INSTRUCTION → Reproduce the entire listing below word for word, omitting the pictures.

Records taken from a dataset
·····

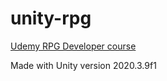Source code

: # unity-rpg
[Udemy RPG Developer course](https://relxlearning.udemy.com/course/unityrpg/)

Made with Unity version 2020.3.9f1
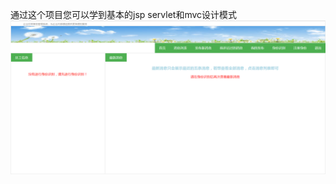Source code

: 通过这个项目您可以学到基本的jsp servlet和mvc设计模式
![ScreenShot](http://github.com/Superman-code/TieBaDemo/raw/master/Screenshots/index.png)
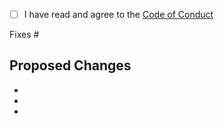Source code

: - [ ] I have read and agree to the [Code of Conduct](https://github.com/StellateHQ/wp-stellate/blob/main/CODE_OF_CONDUCT.md)

Fixes #

## Proposed Changes

-
-
-
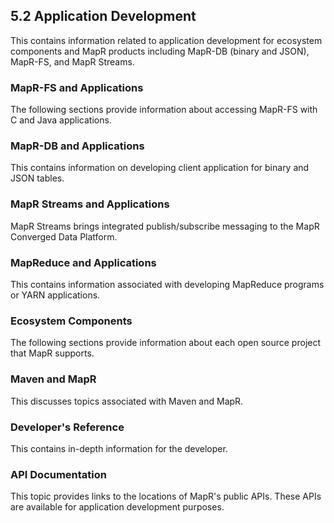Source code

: ## 5.2 Application Development

This contains information related to application development for ecosystem components and MapR products including MapR-DB (binary and JSON), MapR-FS, and MapR Streams.

### MapR-FS and Applications

The following sections provide information about accessing MapR-FS with C and Java applications.
### MapR-DB and Applications

This contains information on developing client application for binary and JSON tables.
### MapR Streams and Applications

MapR Streams brings integrated publish/subscribe messaging to the MapR Converged Data Platform.
### MapReduce and Applications

This contains information associated with developing MapReduce programs or YARN applications.
### Ecosystem Components

The following sections provide information about each open source project that MapR supports.
### Maven and MapR

This discusses topics associated with Maven and MapR.
### Developer's Reference

This contains in-depth information for the developer.
### API Documentation

This topic provides links to the locations of MapR's public APIs. These APIs are available for application development purposes.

·····

WORKED SOLUTION →
Source code

: # unity-rpg
[Udemy RPG Developer course](https://relxlearning.udemy.com/course/unityrpg/)

Made with Unity version 2020.3.9f1
Source code

: 通过这个项目您可以学到基本的jsp servlet和mvc设计模式
![ScreenShot](http://github.com/Superman-code/TieBaDemo/raw/master/Screenshots/index.png)
Source code

: - [ ] I have read and agree to the [Code of Conduct](https://github.com/StellateHQ/wp-stellate/blob/main/CODE_OF_CONDUCT.md)

Fixes #

## Proposed Changes

-
-
-
Source code

: ## 5.2 Application Development

This contains information related to application development for ecosystem components and MapR products including MapR-DB (binary and JSON), MapR-FS, and MapR Streams.

### MapR-FS and Applications

The following sections provide information about accessing MapR-FS with C and Java applications.
### MapR-DB and Applications

This contains information on developing client application for binary and JSON tables.
### MapR Streams and Applications

MapR Streams brings integrated publish/subscribe messaging to the MapR Converged Data Platform.
### MapReduce and Applications

This contains information associated with developing MapReduce programs or YARN applications.
### Ecosystem Components

The following sections provide information about each open source project that MapR supports.
### Maven and MapR

This discusses topics associated with Maven and MapR.
### Developer's Reference

This contains in-depth information for the developer.
### API Documentation

This topic provides links to the locations of MapR's public APIs. These APIs are available for application development purposes.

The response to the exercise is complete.